Upper and lower bounds in exponential Tauberian theorems (Q991572)

The idea of this paper ``Tauberian theorems can be used to obtain simple large deviation results.'' That's why for r.v. \(X\geq 0\) on a probability space \((\Omega,\mathcal{A},P),\) an event \(A\in \mathcal{A}\) with \(P(A)>0\) and \(\alpha\in (0,1),\;\beta>0\) with \(\frac 1{\alpha}=\frac 1{\beta}+1\) the author at first derives from De Bruijn's Tauberian theorem Theorem 1.1. The limit \(r\) exists if and only if the limit \(s\) exists, \[ r=\lim_{\lambda\to \infty}\lambda^{-\alpha}\log E(e^{-\lambda X}\cdot 1_A)\leq 0,\quad s=\lim_{\varepsilon\to 0}\varepsilon^{\beta}\log E(X\leq \varepsilon, A)\leq 0, \] and in this case we have \(|\alpha r|^{1/\alpha}=|\beta s|^{1/\beta}.\) Then in section 2, it is shown that Theorem 1.1 can be used to derive a large deviation principle for Brownian motion. But in general the limit \(s\) does not necessarily exists. And for large deviation results one usually considers upper and lower limits.

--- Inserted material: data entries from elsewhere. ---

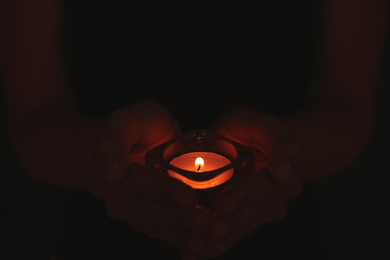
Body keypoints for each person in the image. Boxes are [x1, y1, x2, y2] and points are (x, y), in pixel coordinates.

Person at [0, 0, 387, 259]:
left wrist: (283, 156)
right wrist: (107, 159)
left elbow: (348, 105)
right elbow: (33, 119)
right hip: (96, 243)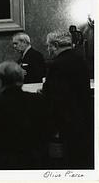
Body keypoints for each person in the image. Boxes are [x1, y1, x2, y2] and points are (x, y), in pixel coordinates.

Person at [42, 30, 93, 169]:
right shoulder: (81, 59)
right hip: (84, 117)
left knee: (67, 161)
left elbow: (55, 98)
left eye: (48, 46)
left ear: (56, 45)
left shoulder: (57, 65)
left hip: (66, 121)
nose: (48, 49)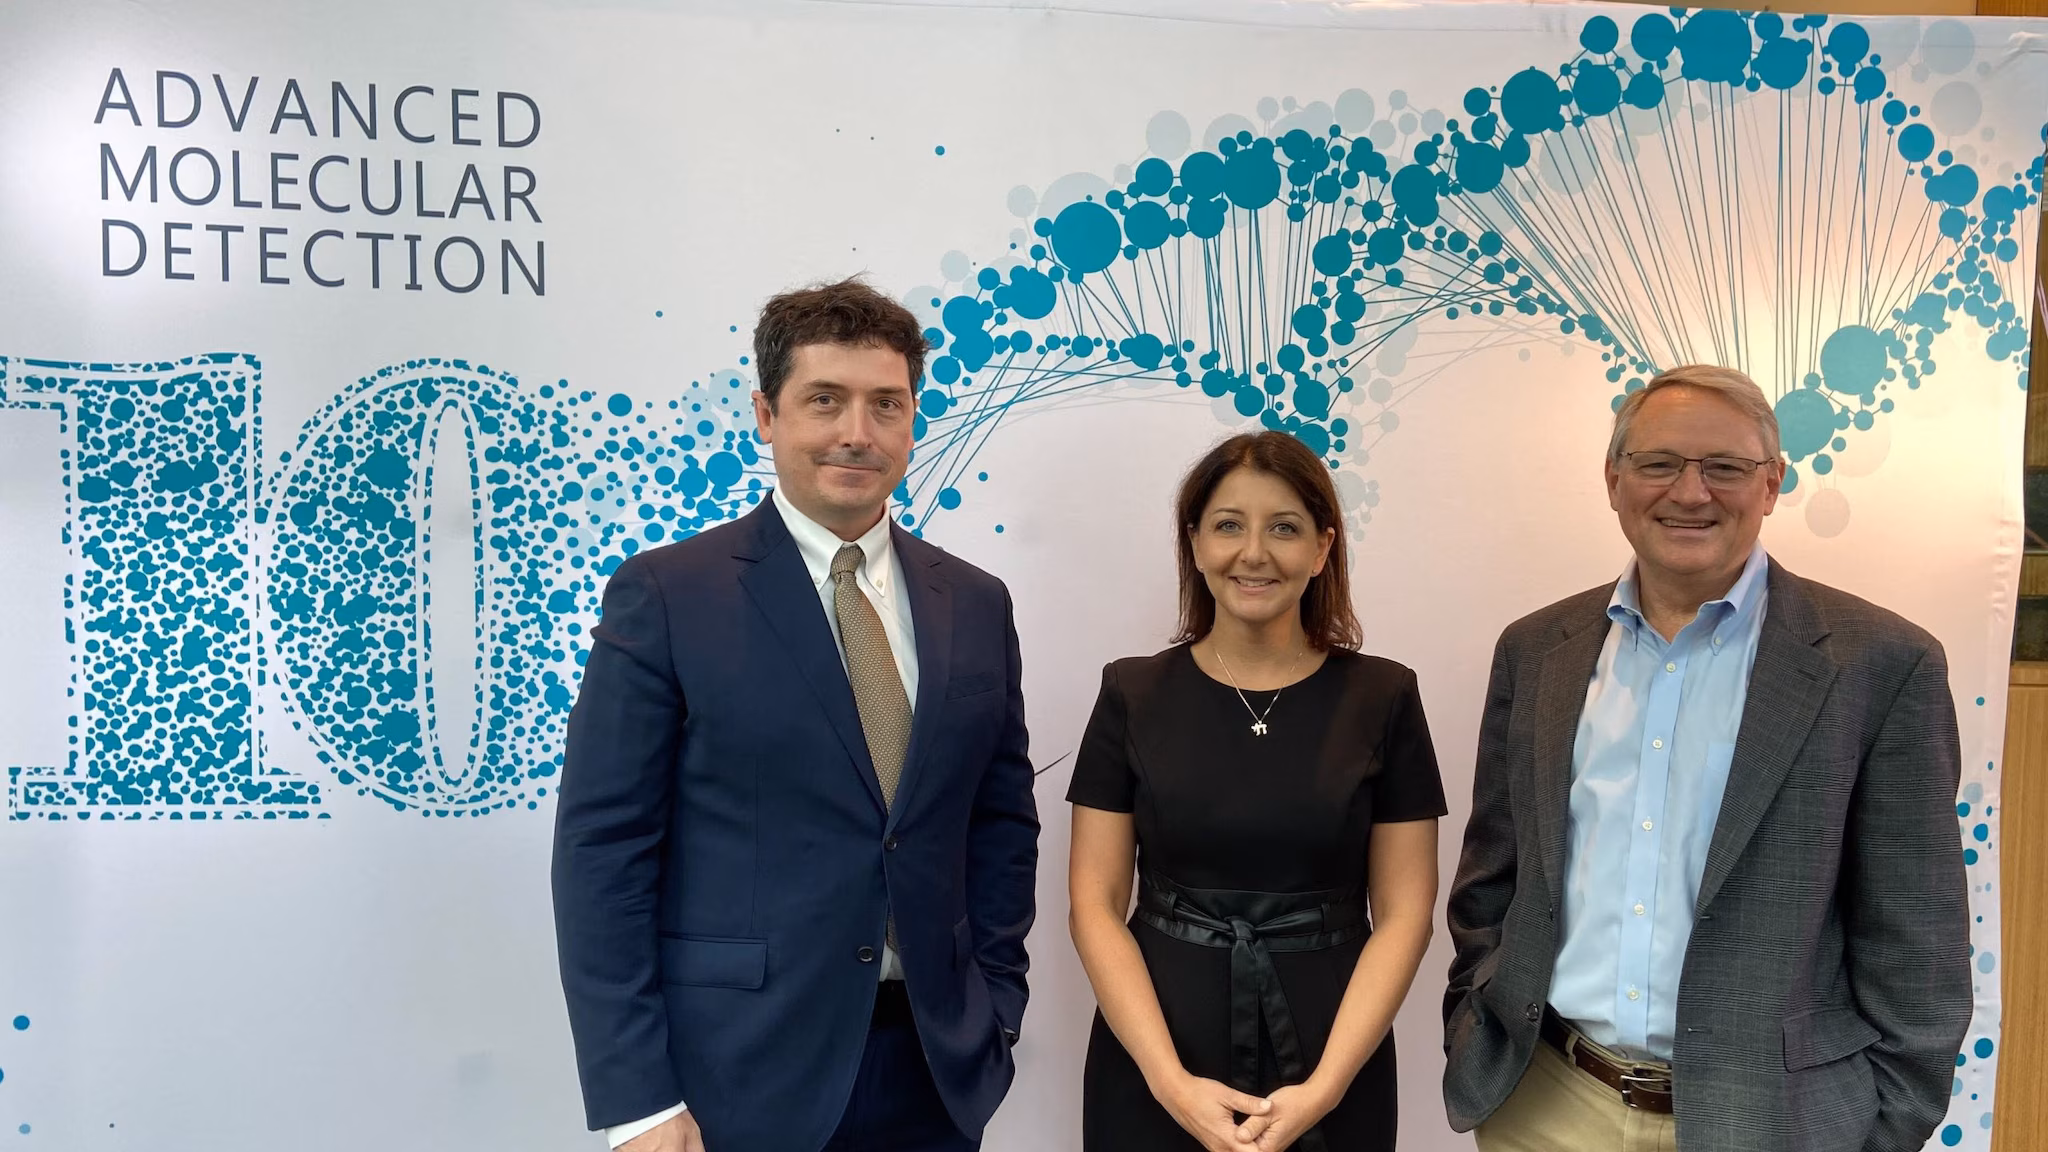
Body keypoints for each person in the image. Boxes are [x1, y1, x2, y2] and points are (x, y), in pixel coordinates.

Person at [552, 278, 1040, 1152]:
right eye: (826, 401)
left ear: (913, 420)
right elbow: (604, 854)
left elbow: (1001, 819)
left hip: (937, 1068)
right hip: (736, 1080)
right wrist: (639, 1100)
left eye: (886, 404)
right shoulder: (668, 595)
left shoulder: (975, 601)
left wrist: (994, 1004)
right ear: (766, 416)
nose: (858, 432)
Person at [1442, 364, 1972, 1152]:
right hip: (1546, 1104)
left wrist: (1880, 1125)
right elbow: (1494, 876)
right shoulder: (1535, 651)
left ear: (1772, 484)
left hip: (1772, 1122)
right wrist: (1471, 1015)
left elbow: (1917, 939)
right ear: (1615, 479)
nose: (1690, 493)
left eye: (1725, 467)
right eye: (1659, 464)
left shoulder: (1881, 663)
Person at [1067, 430, 1446, 1152]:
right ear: (1195, 543)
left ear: (1322, 548)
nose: (1254, 553)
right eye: (1229, 526)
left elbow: (1406, 915)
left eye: (1284, 529)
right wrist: (1170, 1083)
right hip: (1156, 1052)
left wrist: (1326, 1090)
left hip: (1332, 1053)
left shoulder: (1385, 695)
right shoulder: (1132, 691)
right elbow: (1093, 905)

That's why in s. 3 in the same conditions an analogue of Theorem 1.1 is derived (its proof uses only elementary methods): Theorem 3.1. a) The upper limits \[ \bar{r}=\limsup_{\lambda\to \infty}\lambda^{-\alpha}\log E(e^{-\lambda X}\cdot 1_A),\;\;\text{and}\;\;\bar{s}=\limsup_{\varepsilon\to 0}\varepsilon^{\beta}\log E(X\leq \varepsilon, A) \] satisfy \(|\alpha \bar{r}|^{1/\alpha}=|\beta \bar{s}|^{1/\beta}.\) b) The lower limits \[ \underline{r}=\liminf_{\lambda\to \infty}\frac 1{\lambda^{\alpha}}\log E(e^{-\lambda X}\cdot 1_A),\;\;\text{and}\;\;\underline{s}=\liminf_{\varepsilon\to 0}\varepsilon^{\beta}\log E(X\leq \varepsilon, A) \] satisfy \(|\alpha \underline{r}|^{1/\alpha} \leq |\beta \underline{s}|^{1/\beta} \leq |e^{H(\alpha)}\alpha \underline{r}|^{1/\alpha},\) \(H(\alpha)=-\alpha \log \alpha-(1-\alpha)\log(1-\alpha),\) and both bounds are sharp.